* _About this exercise_
Reproduce the listing below verbatim, leaving out the pictures.

* _Data_
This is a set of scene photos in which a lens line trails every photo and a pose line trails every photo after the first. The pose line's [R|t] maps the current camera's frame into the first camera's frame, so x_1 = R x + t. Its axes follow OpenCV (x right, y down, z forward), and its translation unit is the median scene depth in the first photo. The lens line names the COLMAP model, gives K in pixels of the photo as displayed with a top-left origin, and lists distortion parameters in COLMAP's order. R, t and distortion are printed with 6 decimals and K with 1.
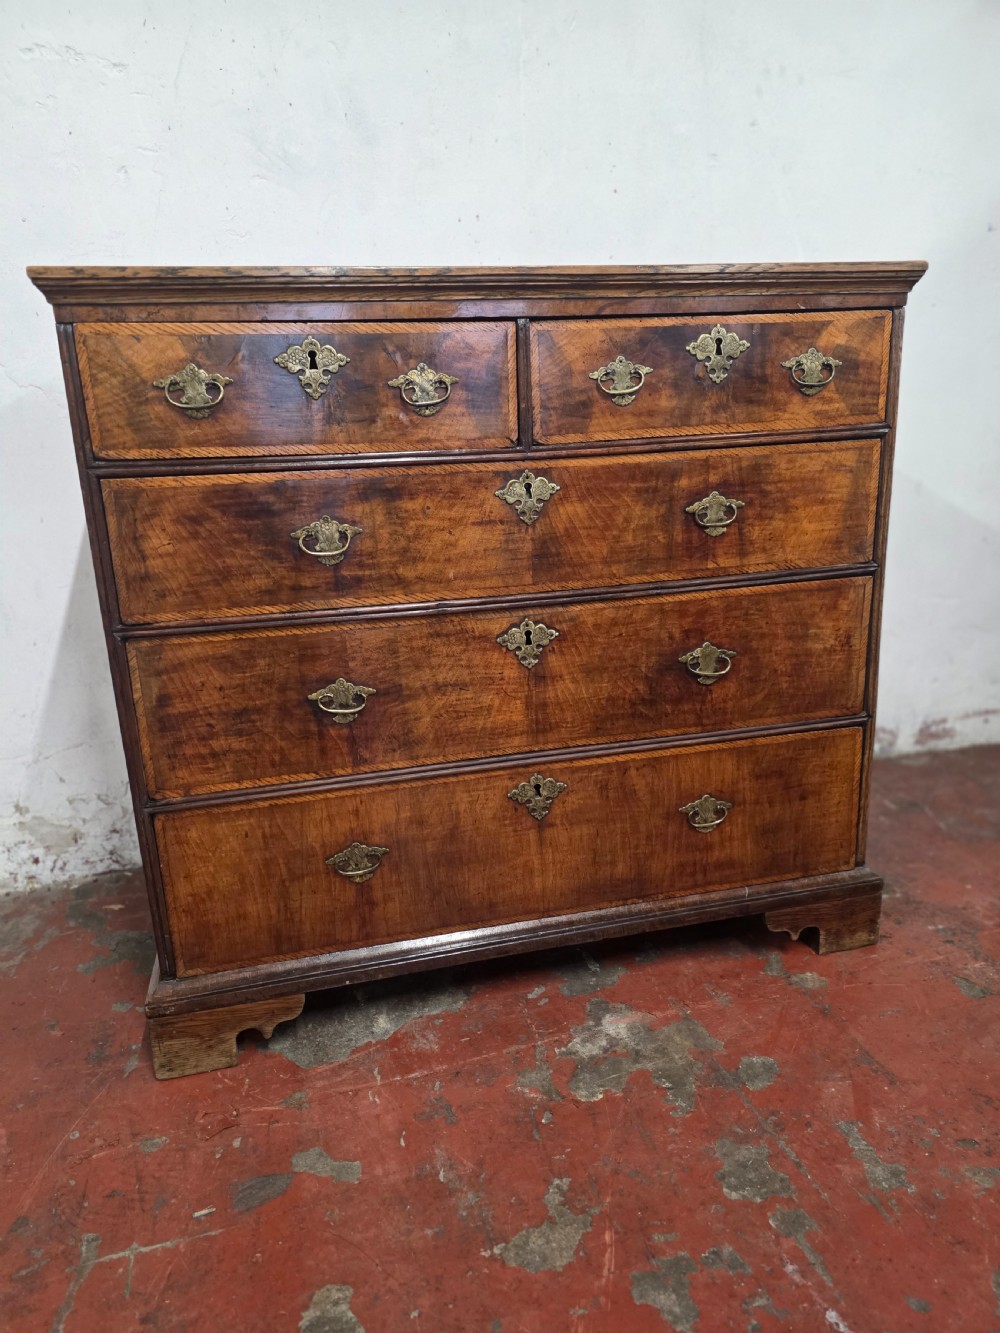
lens RADIAL K [[901.1, 0, 489.3], [0, 901.1, 676.3], [0, 0, 1]] dist [0.074455, -0.081504]
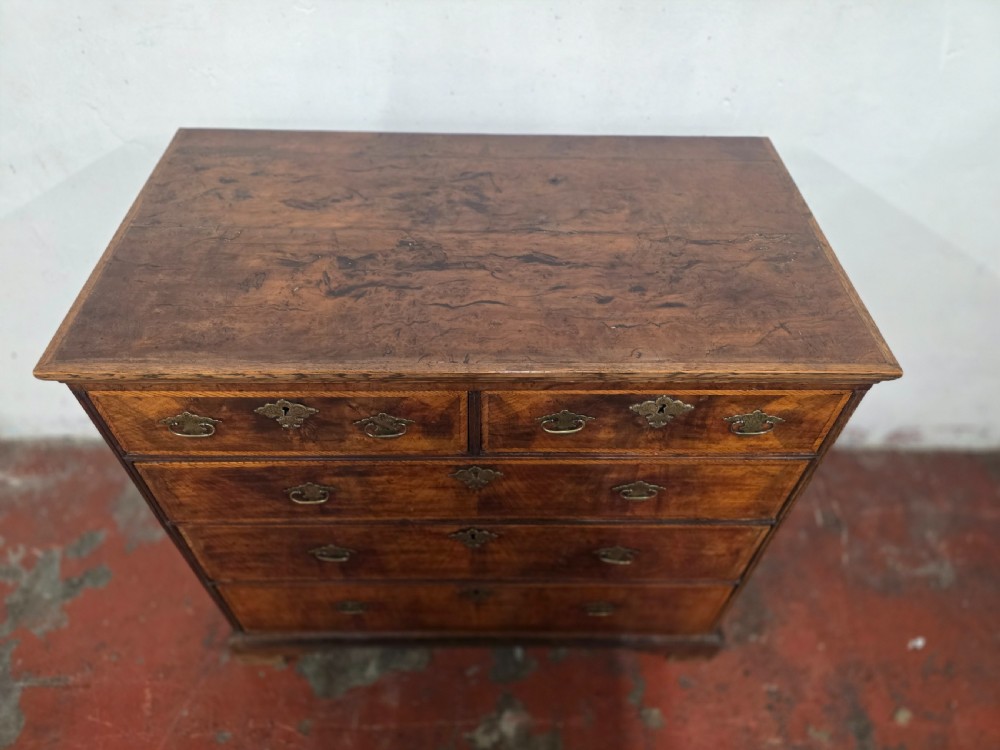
lens RADIAL K [[676.0, 0, 497.1], [0, 676.0, 369.9], [0, 0, 1]] dist [0.074455, -0.081504]
pose [[0.972703, 0.205792, -0.107227, 0.139283], [-0.117320, 0.834800, 0.537908, -0.813804], [0.200210, -0.510645, 0.836156, 0.313513]]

* _Worked solution_
This is a set of scene photos in which a lens line trails every photo and a pose line trails every photo after the first. The pose line's [R|t] maps the current camera's frame into the first camera's frame, so x_1 = R x + t. Its axes follow OpenCV (x right, y down, z forward), and its translation unit is the median scene depth in the first photo. The lens line names the COLMAP model, gives K in pixels of the photo as displayed with a top-left origin, and lists distortion parameters in COLMAP's order. R, t and distortion are printed with 6 decimals and K with 1.
lens RADIAL K [[901.1, 0, 489.3], [0, 901.1, 676.3], [0, 0, 1]] dist [0.074455, -0.081504]
lens RADIAL K [[676.0, 0, 497.1], [0, 676.0, 369.9], [0, 0, 1]] dist [0.074455, -0.081504]
pose [[0.972703, 0.205792, -0.107227, 0.139283], [-0.117320, 0.834800, 0.537908, -0.813804], [0.200210, -0.510645, 0.836156, 0.313513]]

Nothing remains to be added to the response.